GIVEN DATA section start

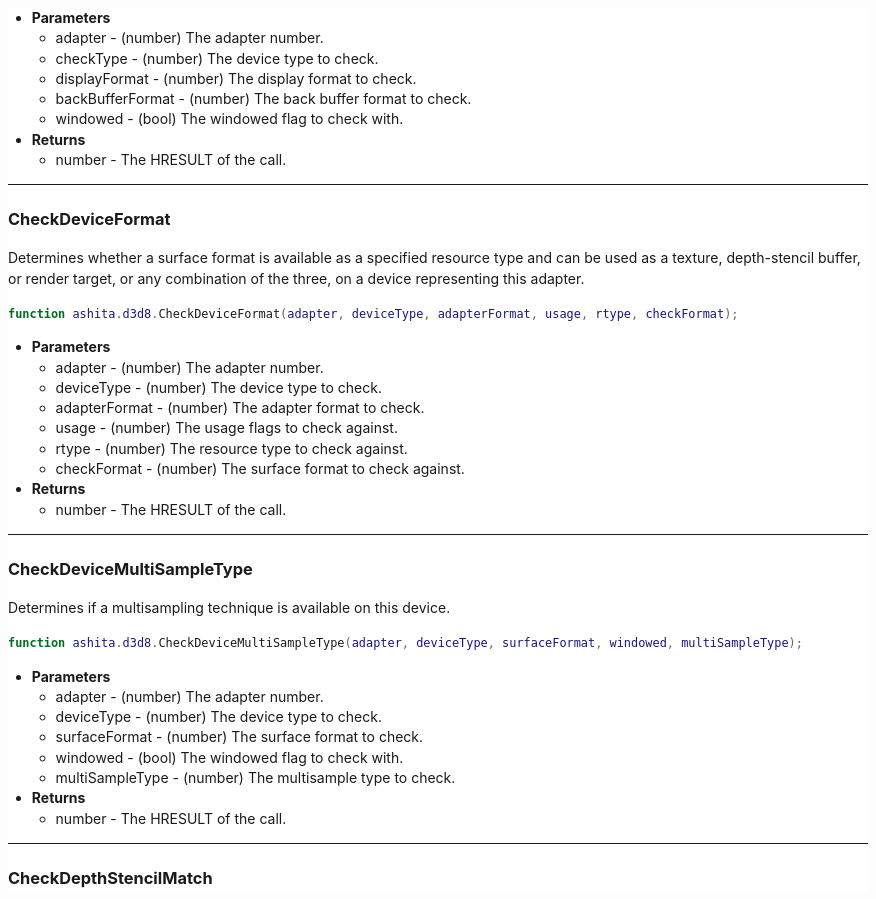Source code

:  * **Parameters**
   * adapter - (number) The adapter number.
   * checkType - (number) The device type to check.
   * displayFormat - (number) The display format to check.
   * backBufferFormat - (number) The back buffer format to check.
   * windowed - (bool) The windowed flag to check with.
 * **Returns**
   * number - The HRESULT of the call.

---

### CheckDeviceFormat

Determines whether a surface format is available as a specified resource type and can be used as a texture, depth-stencil buffer, or render target, or any combination of the three, on a device representing this adapter.

```lua
function ashita.d3d8.CheckDeviceFormat(adapter, deviceType, adapterFormat, usage, rtype, checkFormat);
```

 * **Parameters**
   * adapter - (number) The adapter number.
   * deviceType - (number) The device type to check.
   * adapterFormat - (number) The adapter format to check.
   * usage - (number) The usage flags to check against.
   * rtype - (number) The resource type to check against.
   * checkFormat - (number) The surface format to check against.
 * **Returns**
   * number - The HRESULT of the call.

---

### CheckDeviceMultiSampleType

Determines if a multisampling technique is available on this device.

```lua
function ashita.d3d8.CheckDeviceMultiSampleType(adapter, deviceType, surfaceFormat, windowed, multiSampleType);
```

 * **Parameters**
   * adapter - (number) The adapter number.
   * deviceType - (number) The device type to check.
   * surfaceFormat - (number) The surface format to check.
   * windowed - (bool) The windowed flag to check with.
   * multiSampleType - (number) The multisample type to check.
 * **Returns**
   * number - The HRESULT of the call.

---

### CheckDepthStencilMatch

GIVEN DATA section end

Would you return all of the entries unchanged while omitting the images?

• ANSWER SPACE:
Source code

:  * **Parameters**
   * adapter - (number) The adapter number.
   * checkType - (number) The device type to check.
   * displayFormat - (number) The display format to check.
   * backBufferFormat - (number) The back buffer format to check.
   * windowed - (bool) The windowed flag to check with.
 * **Returns**
   * number - The HRESULT of the call.

---

### CheckDeviceFormat

Determines whether a surface format is available as a specified resource type and can be used as a texture, depth-stencil buffer, or render target, or any combination of the three, on a device representing this adapter.

```lua
function ashita.d3d8.CheckDeviceFormat(adapter, deviceType, adapterFormat, usage, rtype, checkFormat);
```

 * **Parameters**
   * adapter - (number) The adapter number.
   * deviceType - (number) The device type to check.
   * adapterFormat - (number) The adapter format to check.
   * usage - (number) The usage flags to check against.
   * rtype - (number) The resource type to check against.
   * checkFormat - (number) The surface format to check against.
 * **Returns**
   * number - The HRESULT of the call.

---

### CheckDeviceMultiSampleType

Determines if a multisampling technique is available on this device.

```lua
function ashita.d3d8.CheckDeviceMultiSampleType(adapter, deviceType, surfaceFormat, windowed, multiSampleType);
```

 * **Parameters**
   * adapter - (number) The adapter number.
   * deviceType - (number) The device type to check.
   * surfaceFormat - (number) The surface format to check.
   * windowed - (bool) The windowed flag to check with.
   * multiSampleType - (number) The multisample type to check.
 * **Returns**
   * number - The HRESULT of the call.

---

### CheckDepthStencilMatch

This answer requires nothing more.